A SUNDAY AT THE POOL IN KIGALI
By Gil Courtemanche
Love amid war is an ancient literary conceit, but Courtemanche gives it a twist. The journalist-turned-novelist, who reported on the Rwandan genocide during the '90s, sets his unlikely but touching tale against that bloody backdrop. "Passion feeds on abandon," he writes. So it is for his protagonists, who kindle an affair as the country, riven by AIDS and ethnic slaughter but neglected by the rest of the world, descends into chaos.
MY LIFE AS A FAKE
By Peter Carey
What happens when a poet decides to teach everyone else a lesson about reality and fakery?

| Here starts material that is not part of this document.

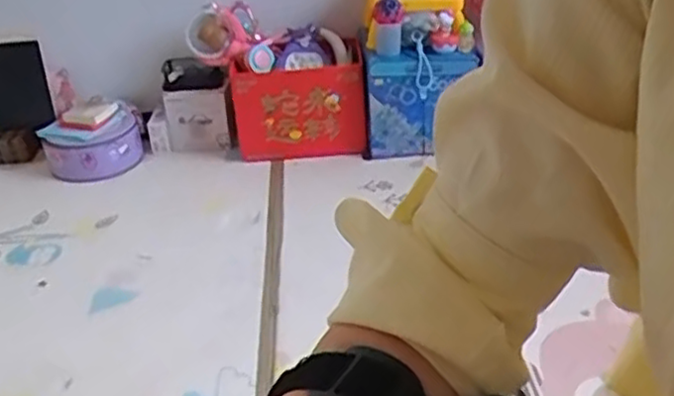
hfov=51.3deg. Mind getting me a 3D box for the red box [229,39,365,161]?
[{"bbox_3d":[-0.075,-0.179,1.425,0.256,0.217,0.115,-8,30,-5],"label":"red box"}]

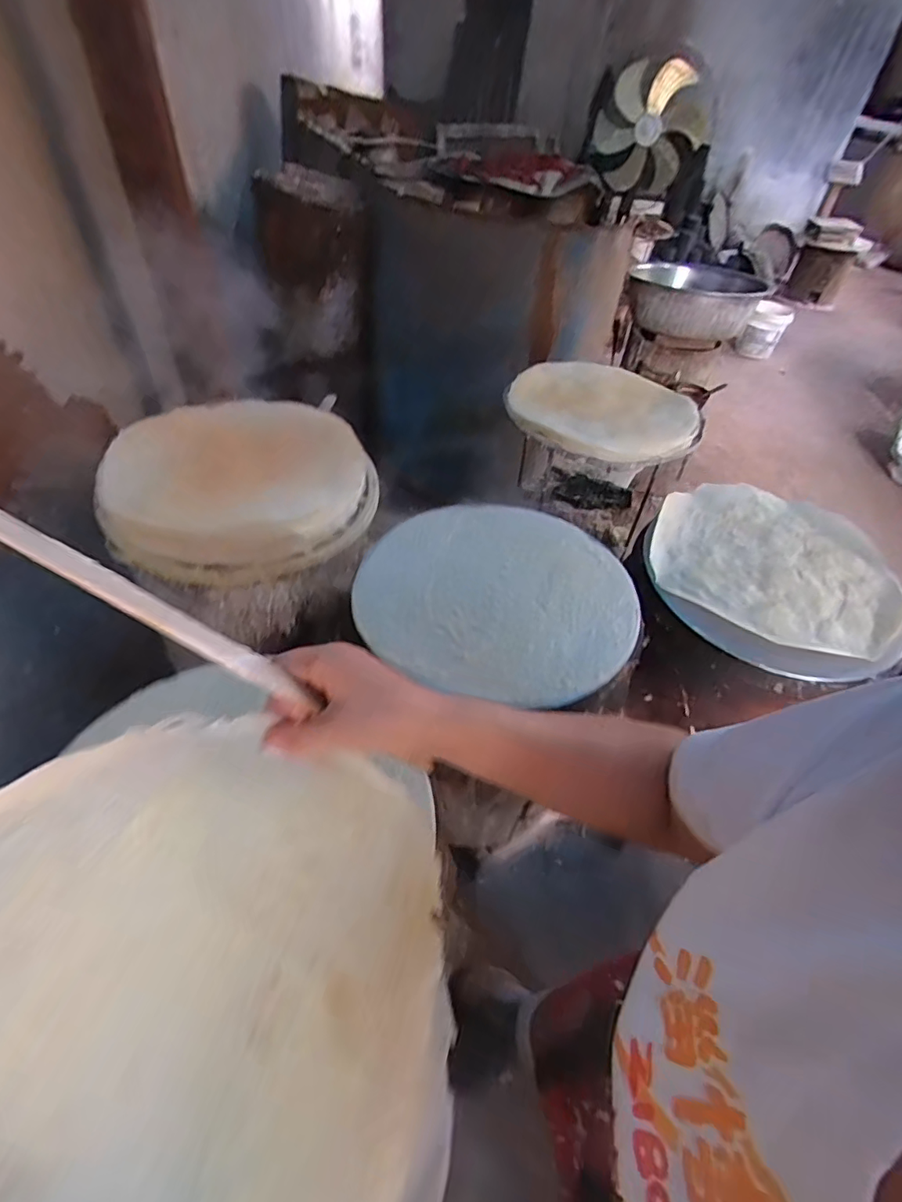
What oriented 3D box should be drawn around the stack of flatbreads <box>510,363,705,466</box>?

It's his life, not theirs, that is changed. Inspired by a legendary literary hoax in Australia, the Booker winner's new novel delves satisfyingly into a world of lies, literary demons and artistic pretense.
THE LADY AND THE UNICORN
By Tracy Chevalier
Is life ever as neat as it looks in art? Chevalier (Girl With a Pearl Earring) ventures back into art history and returns with another spellbinding account of how a great work—the 15th century Lady and the Unicorn tapestries, now in the National Museum of the Middle Ages in Paris—came to be. Her characters take turns telling the (fictional) story of the weavings' genesis—and the tangled web of art and heart that results.